I agree, there can never be too many pictures of me.
My sister once mispronounced “emeritus” as Em – Er – Eye – Tis (like an inflammation of the Arab Emirates) and now I have to stop myself whenever I am tempted to use that word in conversation. You would think that that word would rarely come up in conversation but it has a dark power that draws me toward its utterance just so I can give myself the opportunity to look stupid.
I bet most people mispronounce tinnitus, too. (As though it were spelled tinnitis.)

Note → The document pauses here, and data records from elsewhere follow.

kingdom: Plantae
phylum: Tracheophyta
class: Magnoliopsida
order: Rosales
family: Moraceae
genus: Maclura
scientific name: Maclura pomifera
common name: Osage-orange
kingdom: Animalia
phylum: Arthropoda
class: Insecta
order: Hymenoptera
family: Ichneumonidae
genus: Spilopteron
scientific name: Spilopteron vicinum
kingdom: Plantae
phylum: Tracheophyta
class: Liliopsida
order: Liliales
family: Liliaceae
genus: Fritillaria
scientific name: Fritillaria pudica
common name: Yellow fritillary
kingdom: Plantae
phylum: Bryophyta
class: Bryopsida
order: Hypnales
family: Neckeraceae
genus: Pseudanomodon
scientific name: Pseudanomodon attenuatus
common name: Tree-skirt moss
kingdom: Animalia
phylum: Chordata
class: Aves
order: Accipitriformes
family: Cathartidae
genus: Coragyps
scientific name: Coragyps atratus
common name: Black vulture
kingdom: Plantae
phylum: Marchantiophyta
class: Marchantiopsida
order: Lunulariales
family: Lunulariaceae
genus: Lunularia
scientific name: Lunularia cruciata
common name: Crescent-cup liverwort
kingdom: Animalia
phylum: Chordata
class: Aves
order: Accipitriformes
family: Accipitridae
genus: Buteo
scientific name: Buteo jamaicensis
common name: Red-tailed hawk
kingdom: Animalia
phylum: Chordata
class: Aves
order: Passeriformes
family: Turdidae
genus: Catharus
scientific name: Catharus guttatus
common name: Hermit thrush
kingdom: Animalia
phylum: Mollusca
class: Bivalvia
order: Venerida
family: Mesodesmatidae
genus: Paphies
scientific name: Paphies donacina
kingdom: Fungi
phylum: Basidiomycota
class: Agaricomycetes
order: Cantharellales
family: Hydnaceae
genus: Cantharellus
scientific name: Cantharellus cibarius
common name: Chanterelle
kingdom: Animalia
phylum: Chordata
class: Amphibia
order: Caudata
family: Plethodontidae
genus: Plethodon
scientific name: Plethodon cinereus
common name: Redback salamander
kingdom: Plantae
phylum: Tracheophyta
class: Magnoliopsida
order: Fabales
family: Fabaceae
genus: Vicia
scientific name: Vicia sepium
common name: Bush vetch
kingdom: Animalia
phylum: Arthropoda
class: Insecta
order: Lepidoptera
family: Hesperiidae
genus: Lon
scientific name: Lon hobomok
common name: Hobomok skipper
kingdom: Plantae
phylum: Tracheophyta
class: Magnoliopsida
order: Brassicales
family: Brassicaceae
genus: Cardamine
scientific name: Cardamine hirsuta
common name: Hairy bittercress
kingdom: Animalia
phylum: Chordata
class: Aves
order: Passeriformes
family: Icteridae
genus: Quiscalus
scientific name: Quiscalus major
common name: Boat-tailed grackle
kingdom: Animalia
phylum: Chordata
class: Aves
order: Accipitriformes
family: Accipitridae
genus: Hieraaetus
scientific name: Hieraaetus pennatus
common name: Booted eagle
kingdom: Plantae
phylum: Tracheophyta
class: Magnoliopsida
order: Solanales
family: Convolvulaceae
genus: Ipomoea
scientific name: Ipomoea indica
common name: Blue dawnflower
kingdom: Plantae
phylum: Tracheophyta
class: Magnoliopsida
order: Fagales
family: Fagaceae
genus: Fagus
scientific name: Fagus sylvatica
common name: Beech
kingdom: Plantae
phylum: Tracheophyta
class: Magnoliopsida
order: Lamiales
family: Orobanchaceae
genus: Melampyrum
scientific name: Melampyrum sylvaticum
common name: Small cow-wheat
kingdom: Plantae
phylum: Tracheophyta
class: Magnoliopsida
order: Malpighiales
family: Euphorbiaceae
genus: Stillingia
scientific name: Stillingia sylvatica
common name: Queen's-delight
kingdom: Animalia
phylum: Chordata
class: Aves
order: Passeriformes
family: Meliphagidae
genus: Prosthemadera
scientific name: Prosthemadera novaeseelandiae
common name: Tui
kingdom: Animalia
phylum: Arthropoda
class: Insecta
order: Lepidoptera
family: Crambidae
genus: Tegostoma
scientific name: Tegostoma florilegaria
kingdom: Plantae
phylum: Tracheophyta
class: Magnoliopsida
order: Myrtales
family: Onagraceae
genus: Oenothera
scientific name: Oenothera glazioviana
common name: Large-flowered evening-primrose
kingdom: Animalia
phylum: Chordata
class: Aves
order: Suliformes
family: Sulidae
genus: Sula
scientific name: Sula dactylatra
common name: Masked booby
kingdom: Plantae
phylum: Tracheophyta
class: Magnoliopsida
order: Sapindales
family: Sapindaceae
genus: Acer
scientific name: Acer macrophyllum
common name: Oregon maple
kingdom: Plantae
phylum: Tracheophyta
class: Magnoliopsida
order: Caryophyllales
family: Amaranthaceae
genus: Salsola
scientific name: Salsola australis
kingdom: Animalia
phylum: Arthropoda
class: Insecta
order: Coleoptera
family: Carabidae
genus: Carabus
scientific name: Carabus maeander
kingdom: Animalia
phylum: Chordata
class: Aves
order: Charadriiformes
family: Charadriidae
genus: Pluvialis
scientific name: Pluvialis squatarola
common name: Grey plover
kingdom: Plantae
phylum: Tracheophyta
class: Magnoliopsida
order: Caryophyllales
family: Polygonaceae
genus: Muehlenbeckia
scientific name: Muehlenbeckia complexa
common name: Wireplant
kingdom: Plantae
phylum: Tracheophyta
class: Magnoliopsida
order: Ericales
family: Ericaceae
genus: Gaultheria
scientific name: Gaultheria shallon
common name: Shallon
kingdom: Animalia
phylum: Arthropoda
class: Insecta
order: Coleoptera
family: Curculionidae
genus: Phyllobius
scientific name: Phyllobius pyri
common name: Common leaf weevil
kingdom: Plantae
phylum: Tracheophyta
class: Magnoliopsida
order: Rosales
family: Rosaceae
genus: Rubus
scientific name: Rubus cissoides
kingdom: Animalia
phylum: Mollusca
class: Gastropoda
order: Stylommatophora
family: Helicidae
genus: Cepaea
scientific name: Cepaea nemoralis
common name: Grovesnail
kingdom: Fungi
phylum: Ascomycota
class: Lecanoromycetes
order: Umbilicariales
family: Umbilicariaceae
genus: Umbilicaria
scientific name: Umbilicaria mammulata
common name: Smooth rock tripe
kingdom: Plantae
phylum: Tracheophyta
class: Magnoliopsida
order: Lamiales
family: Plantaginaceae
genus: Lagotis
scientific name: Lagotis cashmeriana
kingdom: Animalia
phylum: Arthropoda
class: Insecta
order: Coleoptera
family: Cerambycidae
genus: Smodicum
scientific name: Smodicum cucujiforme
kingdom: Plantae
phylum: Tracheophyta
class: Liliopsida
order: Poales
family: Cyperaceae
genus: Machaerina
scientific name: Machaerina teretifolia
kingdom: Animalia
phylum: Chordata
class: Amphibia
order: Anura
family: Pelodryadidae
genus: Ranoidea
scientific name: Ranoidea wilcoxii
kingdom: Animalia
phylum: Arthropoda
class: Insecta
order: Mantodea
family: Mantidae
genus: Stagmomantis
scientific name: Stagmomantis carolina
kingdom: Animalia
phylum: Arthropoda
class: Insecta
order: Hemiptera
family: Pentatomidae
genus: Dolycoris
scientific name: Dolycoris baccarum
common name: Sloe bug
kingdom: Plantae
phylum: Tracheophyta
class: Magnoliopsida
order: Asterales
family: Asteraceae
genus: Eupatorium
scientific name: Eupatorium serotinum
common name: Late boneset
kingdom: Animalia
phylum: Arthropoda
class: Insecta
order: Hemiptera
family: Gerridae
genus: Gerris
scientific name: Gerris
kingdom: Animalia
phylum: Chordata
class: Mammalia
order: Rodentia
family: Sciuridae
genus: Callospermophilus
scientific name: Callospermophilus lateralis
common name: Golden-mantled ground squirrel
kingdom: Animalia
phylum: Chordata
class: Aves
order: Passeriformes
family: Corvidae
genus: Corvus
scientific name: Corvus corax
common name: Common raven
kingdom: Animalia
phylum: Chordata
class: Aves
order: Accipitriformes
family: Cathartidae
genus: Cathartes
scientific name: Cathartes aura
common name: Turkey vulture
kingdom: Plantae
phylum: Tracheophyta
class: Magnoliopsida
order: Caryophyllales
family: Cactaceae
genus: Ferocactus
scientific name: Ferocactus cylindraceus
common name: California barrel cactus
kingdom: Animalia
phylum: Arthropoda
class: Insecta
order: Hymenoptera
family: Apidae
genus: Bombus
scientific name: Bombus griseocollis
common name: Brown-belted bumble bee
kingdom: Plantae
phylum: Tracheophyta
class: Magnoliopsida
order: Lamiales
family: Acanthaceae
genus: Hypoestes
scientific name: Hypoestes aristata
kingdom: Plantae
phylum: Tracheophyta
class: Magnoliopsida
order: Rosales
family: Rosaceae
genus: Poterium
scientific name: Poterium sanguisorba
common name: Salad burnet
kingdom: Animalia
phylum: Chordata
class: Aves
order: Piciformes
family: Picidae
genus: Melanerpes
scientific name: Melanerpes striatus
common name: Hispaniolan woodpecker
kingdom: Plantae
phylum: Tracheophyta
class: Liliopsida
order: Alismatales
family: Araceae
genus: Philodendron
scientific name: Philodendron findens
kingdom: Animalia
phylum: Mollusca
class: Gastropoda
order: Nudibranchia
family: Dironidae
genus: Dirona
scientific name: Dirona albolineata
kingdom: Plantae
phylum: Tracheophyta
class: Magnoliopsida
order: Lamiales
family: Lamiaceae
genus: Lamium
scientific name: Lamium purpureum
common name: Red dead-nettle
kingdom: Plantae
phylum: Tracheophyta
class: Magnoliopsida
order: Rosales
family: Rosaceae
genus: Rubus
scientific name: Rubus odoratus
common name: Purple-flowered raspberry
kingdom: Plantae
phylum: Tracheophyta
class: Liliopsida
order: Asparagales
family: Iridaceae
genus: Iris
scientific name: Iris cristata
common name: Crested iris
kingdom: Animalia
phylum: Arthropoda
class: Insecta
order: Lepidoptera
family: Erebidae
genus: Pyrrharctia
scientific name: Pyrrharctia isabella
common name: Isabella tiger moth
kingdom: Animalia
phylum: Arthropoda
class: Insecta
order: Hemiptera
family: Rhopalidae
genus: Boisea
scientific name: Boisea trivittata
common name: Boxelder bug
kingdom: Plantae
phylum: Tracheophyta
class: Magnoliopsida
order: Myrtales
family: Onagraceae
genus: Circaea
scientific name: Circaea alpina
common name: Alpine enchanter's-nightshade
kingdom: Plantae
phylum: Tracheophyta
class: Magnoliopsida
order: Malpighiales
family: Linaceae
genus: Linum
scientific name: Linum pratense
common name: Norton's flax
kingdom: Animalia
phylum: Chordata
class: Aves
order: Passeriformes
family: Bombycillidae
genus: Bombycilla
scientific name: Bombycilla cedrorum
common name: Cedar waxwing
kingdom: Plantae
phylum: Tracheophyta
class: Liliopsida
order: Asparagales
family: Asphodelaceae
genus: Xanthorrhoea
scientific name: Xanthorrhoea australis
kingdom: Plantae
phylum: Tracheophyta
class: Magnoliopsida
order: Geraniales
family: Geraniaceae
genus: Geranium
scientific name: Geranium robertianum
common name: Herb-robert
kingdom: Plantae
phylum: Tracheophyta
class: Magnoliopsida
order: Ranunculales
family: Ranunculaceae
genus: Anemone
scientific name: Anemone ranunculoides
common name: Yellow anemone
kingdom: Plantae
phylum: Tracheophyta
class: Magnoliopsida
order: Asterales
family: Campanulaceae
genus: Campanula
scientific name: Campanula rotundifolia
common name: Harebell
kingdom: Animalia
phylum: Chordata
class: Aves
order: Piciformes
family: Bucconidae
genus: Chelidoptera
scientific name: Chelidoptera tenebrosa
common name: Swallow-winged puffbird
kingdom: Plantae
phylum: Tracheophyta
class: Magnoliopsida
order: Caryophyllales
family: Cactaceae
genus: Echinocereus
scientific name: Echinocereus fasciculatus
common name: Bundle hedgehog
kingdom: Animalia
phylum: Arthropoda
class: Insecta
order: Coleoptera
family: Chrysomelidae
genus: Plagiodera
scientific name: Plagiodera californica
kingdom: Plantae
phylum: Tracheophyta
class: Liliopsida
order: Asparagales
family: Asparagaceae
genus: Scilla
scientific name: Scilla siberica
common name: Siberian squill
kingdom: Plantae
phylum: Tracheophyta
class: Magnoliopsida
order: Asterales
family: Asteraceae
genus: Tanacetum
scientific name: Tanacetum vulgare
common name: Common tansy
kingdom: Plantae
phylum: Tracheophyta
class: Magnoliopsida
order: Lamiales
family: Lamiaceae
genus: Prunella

We just saw a trailer for a movie about Jekyll and Hyde where they mispronounced the name of the main character. “Jekyll” rhymes with “treacle”.
But what can you do?
Laughing a little at the top, laughing hysterically at the bottom, what fun you are Chess. Do you really get bears where you live Chess, you have to always look over your shoulder then. The biggest thing we get in our garden are wallabies and I like to bark at them at night and I also try to chase the possums but they just laugh at me and run. We don’t have many plants delivered, but I love to investigate any parcels that come, they are just so much fun, sniffing where they have been. More great photos, keep them coming.
We think we might have bears. No wallabies though. The guy I live with has a friend in Oz whose roses were done in by wallabies. It of course reminded him of a song that was popular when he was a kid, “Tie me kangaroo down, sport”.
It is indeed fun to investigate bags and boxes which come into the house. The best ones have Stilton in them, though “I do like a bit of Gorgonzola”.
I come here for my border collie fix and my o my, what a rush I got today.
WALLABIES IN THE GARDEN?!?!? And when an Australian says they “chase the possums” does that mean scampering after the only North American marsupial (which I did not know they had in Oz) or does it mean something else kind of spacey but harmless…like questing after windmills of the mind?
Also: French horns and Lithuania… what is up with that logo?
(I had a lot of caffeine this morning.)
Not a French horn, a post horn. Ancestor of the French horn, tooted to tell people the mail had come. In lieu of viciously barking border collies. (I am very aggressive at the front door.)
Truly, a package designed by Pynchon. I’m sure it was described somewhere in the pages of The Crying of Lot 49.
If you look up post horn, there’s a list of countries whose postal services still use a post horn in the logo. I looked at the wiki for the Czech postal service; the Jugendstil façade of the post office in Prague is stunning.